MPC’s goal is to maintain economic, pricing stability: secretary
The Monetary Policy Committee’s (MPC) ultimate goal in implementing financial policies is not to stabilise the value of the baht but to maintain stability of the economy, pricing and the financial system, MPC secretary Piti Disyatat said on Wednesday.
Piti’s comment came after the MPC on Wednesday raised the policy interest rate by 25 basis points to 1.00 per cent per annum in a bid to tame the impact of inflation on economic growth.
The latest hike by a 0.25 percentage point followed a similar increase last month.
Piti said the committee voted to raise the policy rate because the economy was still recovering, driven by tourism and private sector spending, while inflation remained high.
The MPC has been evaluating the baht’s trend and believed its current value (at 37.93 baht to the US dollar in opening trade on Thursday morning) would not impact Thailand’s overall economy and inflation due to three main reasons:
First is the fact that the weakening of the baht has been caused primarily by a strengthening US dollar due to a series of Federal Reserve rate hikes.
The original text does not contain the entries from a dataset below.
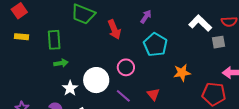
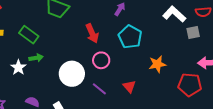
red arrow: (114, 29) -> (92, 33), moved
green rectangle: (54, 40) -> (29, 35), turned -48
white star: (70, 88) -> (18, 67), moved

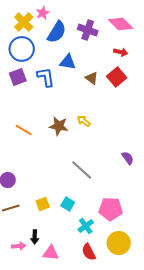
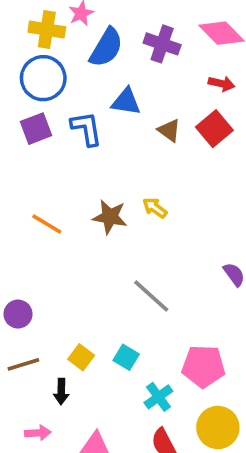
yellow cross: (24, 22) -> (47, 30), turned -36
yellow square: (43, 204) -> (81, 357), turned -32
black arrow: (35, 237) -> (61, 391), moved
Secondly, Thailand has no problem regarding fund outflows as investors still view the country as having high potential thanks to its substantial foreign reserves – placing the kingdom sixth highest in the world – while the country’s reserves are three times bigger than its foreign debts.
“Lastly, the weakening of the baht has been beneficial to exporters. As for importers who face higher costs, they usually mitigate the impact by planning ahead and using financial tools,” Piti said.
He insisted the MPC is monitoring the baht value closely and will employ “suitable financial measures if necessary to achieve its goal” to maintain the stability of the economy, pricing and financial system.
“The MPC will not use any drastic measure just for the sole purpose of stabilising the baht,” he promised.
The committee has raised its estimate of this year’s headline inflation from 6.2 to 6.3 per cent and next year’s from 2.5 to 2.6 per cent. It also reduced its GDP growth estimate next year from 4.2 to 3.8 per cent, while 2022 GDP was forecast at 3.3 per cent.
The MPC, however, expected the tourism industry to flourish this year and raised its estimate of foreign arrivals from 6 million to 9.5 million visitors in 2022, and from 19 million to 21 million in 2023.
Rung Sa-Nguanreuang, senior director of Global Markets Business Promotion at Bank of Ayudhya, said the bank expects the MPC to raise the policy rate again by 0.25 percentage point in its next meeting on November 30, and twice within the first quarter of 2023, with the rate staying at 1.75 per cent early next year.
The tourism industry alone might not be adequate to keep the baht afloat, she said, estimating that the Thai currency could start becoming stronger as late as the first quarter of 2023.